Selain itu, Hasudungan menambahkan pemerintah perlu segera mendorong dan memfasilitasi pertemuan tripartit sektoral nasional, terdiri dari unsur serikat pekerja pelaut (KPI), pengusaha pelayaran (INSA), dan pemerintah (Kemnaker dan Perhubungan) untuk membahas serta menyepakati standar upah sektoral bagipelaut.
“KPI sudah beberapa kali mengajukan rancangan Upah Sektoral Pelaut, baik ke Kemenaker maupun Kemenhub, tapi tak pernah ditanggapi,” sambungnya.
Terkena sanksi
Ketua Federasi Pekerja Transport Internasional atauInternational Tranposrt Worker’s Federation (ITF) Asia Pasifik, Hanafi Rustandi mengingatkan, banyak kapal Indonesia terkena sanksi oleh PSC (Port State Controle) di luar negeri. Bahkan ada yang ditahan, karena tidak melaksanakan ketentuan MLC yang telah diberlakukan di seluruh dunia sejak Agustus 2013.
Akibatnya, perusahaan pelayaran mengalami kerugian karena kapal terkenademorage (harus bayar labuh dan tambat tambahan di pelabuhan asing). Kapal baru dibebaskan setelah memenuhi persyaratan MLC.
“Kalau ini dibiarkan berlanjut, kapal Indonesia akan takut berlayar ke luar negeri. Sebaliknya, kapal-kapal asing akan kembali mendominasi mengangkut komoditas ekspor/impor kita.
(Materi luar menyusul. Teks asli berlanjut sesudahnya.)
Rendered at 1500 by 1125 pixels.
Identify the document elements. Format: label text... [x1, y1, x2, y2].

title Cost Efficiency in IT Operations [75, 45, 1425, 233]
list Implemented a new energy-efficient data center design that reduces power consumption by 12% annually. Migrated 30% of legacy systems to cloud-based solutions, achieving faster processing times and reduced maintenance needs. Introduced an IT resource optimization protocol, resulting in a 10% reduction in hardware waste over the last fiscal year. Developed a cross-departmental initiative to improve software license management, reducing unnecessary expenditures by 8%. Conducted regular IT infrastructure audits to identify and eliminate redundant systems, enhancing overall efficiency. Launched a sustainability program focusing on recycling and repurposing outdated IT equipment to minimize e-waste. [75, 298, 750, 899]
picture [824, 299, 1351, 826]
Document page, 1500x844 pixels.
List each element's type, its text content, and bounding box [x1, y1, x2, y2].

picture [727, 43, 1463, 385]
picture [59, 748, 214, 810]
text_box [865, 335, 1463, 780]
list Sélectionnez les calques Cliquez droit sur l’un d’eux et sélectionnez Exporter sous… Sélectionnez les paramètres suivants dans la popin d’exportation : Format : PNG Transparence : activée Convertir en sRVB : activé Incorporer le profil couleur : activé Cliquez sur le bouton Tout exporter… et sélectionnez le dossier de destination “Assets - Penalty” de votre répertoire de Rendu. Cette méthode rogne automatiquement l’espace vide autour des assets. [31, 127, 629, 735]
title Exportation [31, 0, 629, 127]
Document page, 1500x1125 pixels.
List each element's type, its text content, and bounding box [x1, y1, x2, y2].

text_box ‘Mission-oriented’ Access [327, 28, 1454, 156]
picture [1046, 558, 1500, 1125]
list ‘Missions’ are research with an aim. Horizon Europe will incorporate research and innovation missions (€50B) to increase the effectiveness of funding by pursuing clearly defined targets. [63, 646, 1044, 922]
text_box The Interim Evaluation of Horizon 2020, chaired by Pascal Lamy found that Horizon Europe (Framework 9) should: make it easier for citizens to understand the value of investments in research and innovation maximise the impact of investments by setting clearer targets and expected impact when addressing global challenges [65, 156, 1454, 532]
Ini akan sangat merugikan perekonomian Indonesia,” tegasnya.
Hanafi menambahkan, juklak/juknis MLC yang dibuat pemerintah Indonesia diperuntukkan bagi pelaut yang bekerja di kapal-kapal Indonesia. Sedangkan pelaut yang bekerja di kapal-kapal asing wajib mengikuti regulasi nasional dari negara bendera kapal dimana mereka bekerja.
“Jadi semua pihak harusnya sadar betul bahwa konsekuensi suatu negara meratifikasi MLC adalah kepatuhan negara tersebut untuk mengimplementasikan semua ketentuan MLC di armada nasionalnya,” tegasnya.
Hanafi juga mengingatkan Kemenaker agar tidak secara sembrono mengambil peran Port State Control dengan menunjuk Labour Inspector secara sepihak. Karena, seorang Labour Inspector harus mengerti betul situasi dan kondisi kerja (pengawakan) di kapal yang terkait erat dengan kelaikan kapal serta keselamatan pelayaran.
“ITF dan KPI mendukung pemerintah melakukan dialog dengan stakeholder terkait industri pelayaran untuk membuat regulasi nasional dalam pengimpelementasian MLC guna menciptakan industrial peace,” sambungnya.**Purwanto.